# Related to tension

1. Nov 22, 2011

### angi-18

my question is:
a wooden ball of mass 100gm is suspended by a string.The horizontal current of air blows it to one side such that the thread makes an angle of 30° with the vertical find the tension in the thread and the force of air current.

i have used this formula: T=mg but it does not work as the angle is also given....:uhh:

and the answers are : 1.131N and 0.565N
m not getting the correct answer even.....:(

2. Nov 22, 2011

### cepheid

Staff Emeritus
T = mg only works if the string is vertical and no other forces are acting except gravity. That's not true here.

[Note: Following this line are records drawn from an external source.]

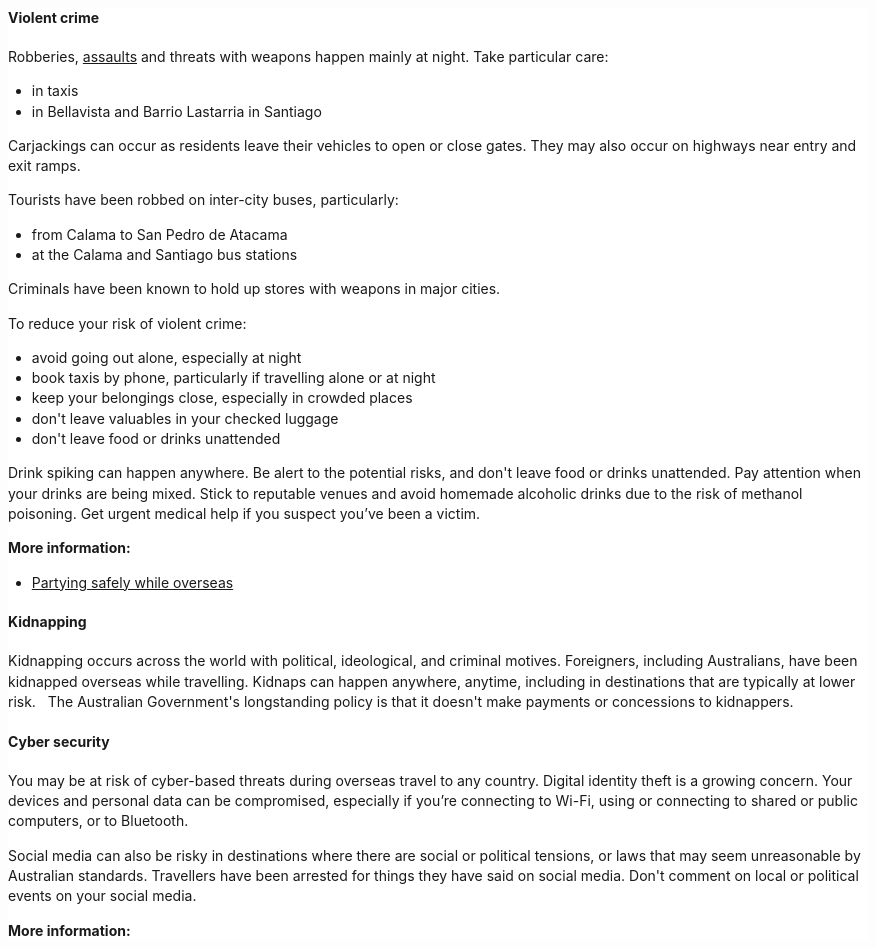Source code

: #### Violent crime

Robberies, [assaults](/while-youre-away/crime/assaulted "I've been assaulted overseas") and threats with weapons happen mainly at night. Take particular care:

* in taxis
* in Bellavista and Barrio Lastarria in Santiago

Carjackings can occur as residents leave their vehicles to open or close gates. They may also occur on highways near entry and exit ramps.

Tourists have been robbed on inter-city buses, particularly:

* from Calama to San Pedro de Atacama
* at the Calama and Santiago bus stations

Criminals have been known to hold up stores with weapons in major cities.

To reduce your risk of violent crime:

* avoid going out alone, especially at night
* book taxis by phone, particularly if travelling alone or at night
* keep your belongings close, especially in crowded places
* don't leave valuables in your checked luggage
* don't leave food or drinks unattended

Drink spiking can happen anywhere. Be alert to the potential risks, and don't leave food or drinks unattended. Pay attention when your drinks are being mixed. Stick to reputable venues and avoid homemade alcoholic drinks due to the risk of methanol poisoning. Get urgent medical help if you suspect you’ve been a victim.

**More information:**

* [Partying safely while overseas](https://aus01.safelinks.protection.outlook.com/?url=https%3A%2F%2Fwww.smartraveller.gov.au%2Fbefore-you-go%2Fsafety%2Fpartying&data=05%7C02%7Ctravel.advice%40dfat.gov.au%7Cbd0cd565db744527188508dd41a4930d%7C9b7f23b30e8347a58a40ffa8a6fea536%7C0%7C0%7C638738897283012466%7CUnknown%7CTWFpbGZsb3d8eyJFbXB0eU1hcGkiOnRydWUsIlYiOiIwLjAuMDAwMCIsIlAiOiJXaW4zMiIsIkFOIjoiTWFpbCIsIldUIjoyfQ%3D%3D%7C0%7C%7C%7C&sdata=qp1rtZVwr0bEDnjjjWFKCc1hN8EKxoBJAVokbmzt8hY%3D&reserved=0)

#### Kidnapping

Kidnapping occurs across the world with political, ideological, and criminal motives. Foreigners, including Australians, have been kidnapped overseas while travelling. Kidnaps can happen anywhere, anytime, including in destinations that are typically at lower risk.   The Australian Government's longstanding policy is that it doesn't make payments or concessions to kidnappers.

#### Cyber security

You may be at risk of cyber-based threats during overseas travel to any country. Digital identity theft is a growing concern. Your devices and personal data can be compromised, especially if you’re connecting to Wi-Fi, using or connecting to shared or public computers, or to Bluetooth.

Social media can also be risky in destinations where there are social or political tensions, or laws that may seem unreasonable by Australian standards. Travellers have been arrested for things they have said on social media. Don't comment on local or political events on your social media.

**More information:**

Draw a free body diagram for the ball, including all of the forces acting on it. Then use Newton's 2nd law and the fact that the ball is not moving to solve for the forces. Hint: the ball is not moving. What does this mean about the sum of all forces acting on it?

3. Nov 22, 2011

### angi-18

what would be the formula as the θ is given ???

4. Nov 22, 2011

### cepheid

Staff Emeritus
You get to figure out the equation yourself. Did you draw a diagram of all of the forces? Hint: it is easiest to consider Newton's second law separately for horizontal and vertical forces. To do this, you'll need to resolve the tension force into x and y components (which is where θ comes in).

5. Nov 22, 2011

### angi-18

ok let me try..

6. Nov 22, 2011

### angi-18

force of gravity is acting on it and force of air (which we have to find)

7. Nov 22, 2011

### angi-18

F=ma
and
Fx=Fsin30
Fy=Fcos 30

we have to do like this ??

8. Nov 22, 2011

### cepheid

Staff Emeritus
Don't forget the tension!

Yes, the "F" here is the NET force (i.e. the total force acting, once you have summed up all of the individual ones). In this case it must be 0, because a = 0.

Yes, this is how you would resolve the tension into x and y components. Now, to proceed, write down two equations:

sum of forces in horizontal direction = 0
sum of forces in vertical direction = 0

These two equations should allow you to solve for all the unknown forces.